Salaries stopped being a major issue in most pro sports when they adopted a salary cap to control team spending. The result in most leagues where this has happened has been unparalleled levels of parity from team-to-team, since no team can dominate the others through simple economic measures -- everyone is on a level playing field as far as the ability to acquire and keep players with the biggest factor in a team's success or failure becoming management, from the scouts' ability to evaluate talent to the GM putting the right pieces together and finding a way to keep them together. As a result, there isn't much controversy over the wages a top athlete in the NFL, like Brady or one of the Manning brothers can command -- if a team chooses to roll a truckload of money up to the door of one of these guys, they will have to make room for that salary by releasing someone else. Take, for example, the LA Lakers when they made the blockbuster deal to acquire Shaquille O'Neal: In order to pay for a premium talent like O'Neal, the Lakers had to do a major reshuffle of their roster and the net result was a team that struggled until they were able to find the right -- and cheaper -- supporting cast to build around Shaq. It took four years before this tinkering finally paid off and the Lakers starting running off championship after championship with Shaq and a young kid named Kobe.
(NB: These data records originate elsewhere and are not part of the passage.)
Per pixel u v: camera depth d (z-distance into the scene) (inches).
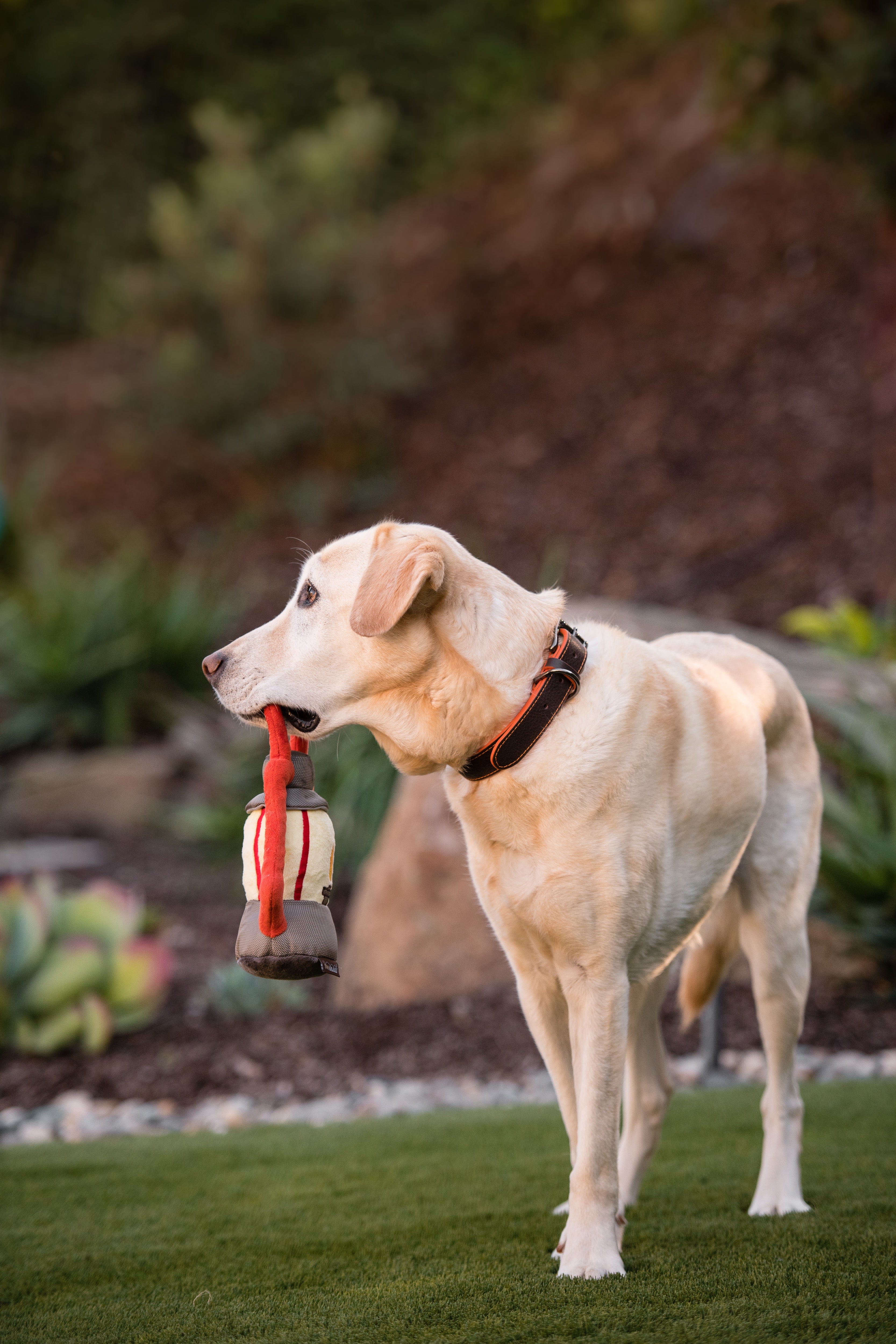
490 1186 138.0
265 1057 203.9
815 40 280.5
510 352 551.2
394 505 505.7
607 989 111.2
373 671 114.7
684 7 326.6
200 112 579.2
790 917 133.6
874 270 463.8
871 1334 91.7
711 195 542.9
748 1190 132.6
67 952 210.4
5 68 597.3
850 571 366.3
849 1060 190.7
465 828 117.6
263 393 538.6
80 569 515.2
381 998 226.7
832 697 253.4
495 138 662.5
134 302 540.4
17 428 588.4
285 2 646.5
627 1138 131.3
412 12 676.7
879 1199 126.0
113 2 624.7
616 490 452.8
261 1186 141.8
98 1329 101.4
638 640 126.6
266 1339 97.0
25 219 614.9
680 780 117.9
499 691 112.4
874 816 222.7
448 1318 99.0
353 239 547.8
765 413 446.6
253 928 107.6
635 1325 95.2
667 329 511.2
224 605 470.0
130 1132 176.4
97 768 405.7
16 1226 130.2
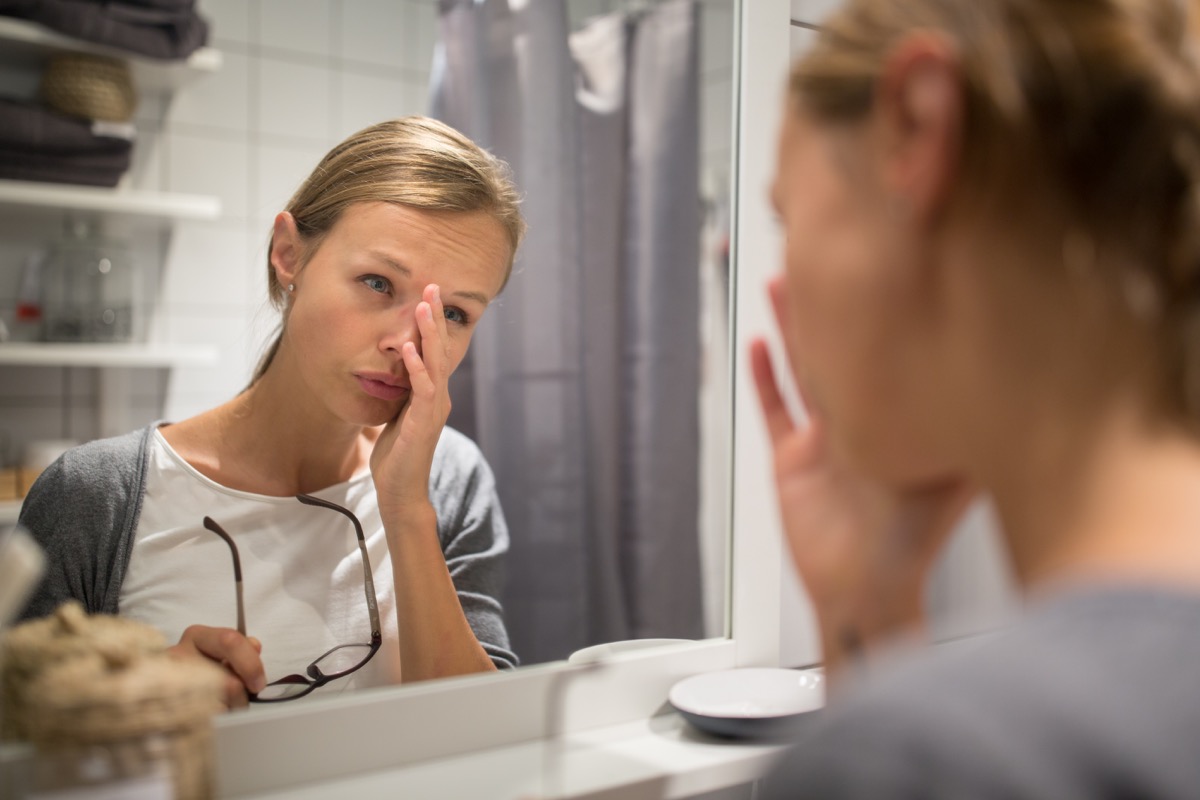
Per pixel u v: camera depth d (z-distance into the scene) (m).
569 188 1.09
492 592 0.94
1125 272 0.29
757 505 0.87
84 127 0.86
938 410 0.33
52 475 0.75
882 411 0.35
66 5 0.83
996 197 0.30
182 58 0.90
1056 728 0.24
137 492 0.76
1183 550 0.26
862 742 0.26
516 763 0.70
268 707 0.65
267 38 0.94
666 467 1.15
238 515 0.78
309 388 0.80
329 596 0.80
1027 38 0.30
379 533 0.84
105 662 0.46
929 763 0.24
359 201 0.78
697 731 0.77
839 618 0.44
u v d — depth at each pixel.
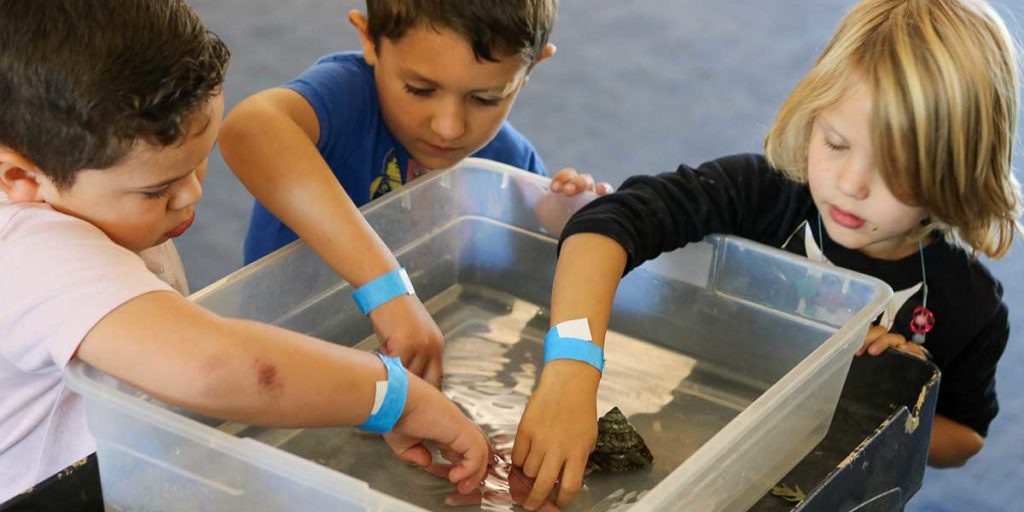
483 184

Major League Baseball does not have a salary cap. Teams with a lot of money are able to purchase the best free agents and re-sign their top players when their contracts are up. Small market teams are forced to exist in a constant state of rebuilding, allowing their best players to disappear season after season on the free agent market, or trading them for a handful of young, inexpensive prospects in the hopes that they'll develop into stars before their contracts expire. If a small market team's management is anything less than exemplary, they fail. In a few notable cases, small market teams like the A's and Twins and Marlins have found ways to win without the big bucks, but only the Marlins have managed to win a World Series out of that group in the last decade. More typical are the examples of the Pirates, Royals, and Padres, who consistently languish near the bottom of the standings without the financial or managerial resources to stay competitive, effectively serving as a developmental system for teams with more money. Meanwhile, teams with all the money in the world continue to fill holes in their rosters by purchasing top dollar talent year after year and, by doing so, continue to drive player salaries up and out of the reach of small market teams, year after year -- if it comes down to a bidding war for a player and the teams chasing the guy are a poor team and a rich one, guess who inevitably offers the most? Subsequently teams like the Yankees remain at the top of the standings season in and season out because they can cherry pick the best players and there's not a damn thing anyone else can do to stop them, except bankrupt themselves trying to keep up. The net result has been the Yankees getting to the World Series six times in the last 12 years, winning four times, and the Red Sox winning the Series twice in the last five years by following the Yankees' model.
And this isn't news, either. Since the Yankees bought Babe Ruth from the Red Sox in 1919 for $125,000, they have systematically run roughshod over the Major Leagues by dominating baseball financially. And inexplicably, baseball has allowed them to do it, to the detriment of at least a third of their teams, arguably more. So yes, salaries are a bigger deal in baseball than they are in other sports because some teams have forced salaries up out of the reach of most of the league -- when a top flight player signs a giant contract, it is almost always with one of four or five teams, with the fucking Yankees right at the top of that list. And that is the different situation in baseball, in a nutshell.